Empezó a anochecer en la Frontera, tiñendo las brumas de rojo, rosa, violeta y naranja.
La playa estaba vacía, a excepción de la estatua de piedra que permanecía allí de pie, contemplando el Reino de los Muertos. Incluso el Emperador había marchado al fin, aunque nadie sabía adónde. No había regresado a Palacio y lo estaban buscando, porque se lo necesitaba para iniciar las ceremonias por su difunta esposa.
Una palmera bastante alta, delgada y grácil, situada en el lugar donde la vegetación terminaba para dar paso a la arena, se sacudió, desperezándose, y lanzó un cavernoso bostezo.
—¡Cielos! —manifestó la palmera, irritada—. Estoy totalmente entumecida. No debería haberme quedado dormida de pie. Y me he pasado todo el día al sol. ¡Lo más probable es que me haya estropeado el cutis!
Con un estremecimiento de sus hojas, la palmera cambió de forma, transformándose en un joven barbudo de edad indefinida, ataviado con un llamativo traje compuesto por unos pantalones muy ajustados sobre medias de seda y una chaqueta de terciopelo que le bajaba hasta las rodillas. La chaqueta, adornada con plumas de avestruz, se abría al frente para mostrar el chaleco que hacía juego, decorado también a su vez con plumas de avestruz. De los puños adornados con plumas surgía una cascada de encajes y otra más le brotaba alrededor del cuello. Todo el conjunto era a rayas anchas de colores naranja amarronado y rojo oscuro.
—Perfecto para el funeral. Lo llamaré Descenso a los Infiernos —dijo Simkin, haciendo aparecer un espejo y examinándose en él con mirada crítica. Centró la atención en la nariz—. ¡Ja!, me he quemado en serio. Ahora me saldrán pecas —e hizo desaparecer el espejo con un fastidiado gesto de irritación.
Introduciendo las manos en unos bolsillos que aparecieron en el momento en que colocó las manos en ellos, revoloteó melancólico por la playa.
—A lo mejor cubriré todo mi cuerpo de lunares —informó a la vacía playa.
Flotando por la arena, se detuvo junto a la estatua del catalista y descendió lentamente hasta quedar frente a ella.
—¡Vaya! —exclamó Simkin al cabo de un instante, profundamente emocionado—. ¡Me siento impresionado! ¡Un parecido notable! Calva incluida y todo.
Alejándose de la estatua, Simkin clavó la mirada en las brumas del Más Allá. Éstas empezaban a pintarse de negro, desvaneciéndose sus brillantes colores a medida que el moribundo crepúsculo iba dando paso a la noche. Deslizándose y enroscándose sobre la orilla, parecían avanzar un poco más cada vez, como una marea ascendente. Simkin las contempló, sonriendo para sí, y acariciándose la barba.

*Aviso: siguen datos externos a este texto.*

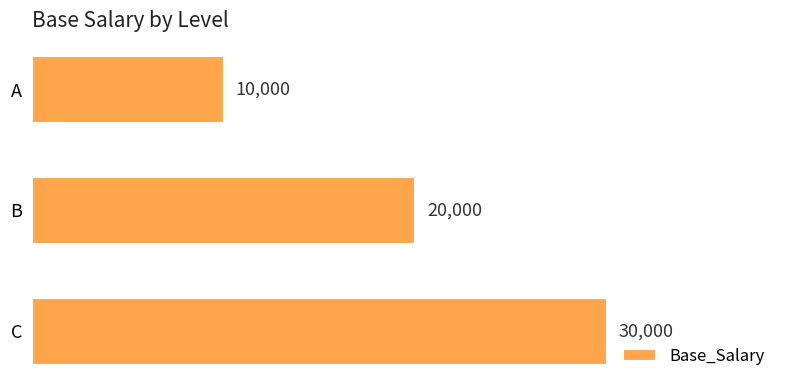

Where is the data nearest to the value 20000?

B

—Ahora es cuando el juego empieza en serio —musitó.
Hizo aparecer el pañuelo de seda naranja en el aire y lo ató alrededor del pétreo cuello de Saryon. Luego, canturreando para sí, Simkin desapareció en el atardecer, dejando la estatua sobre la silenciosa orilla en medio de aquella horrible soledad, con el pañuelo naranja revoloteando en su cuello como un estandarte: una diminuta llama en la creciente oscuridad.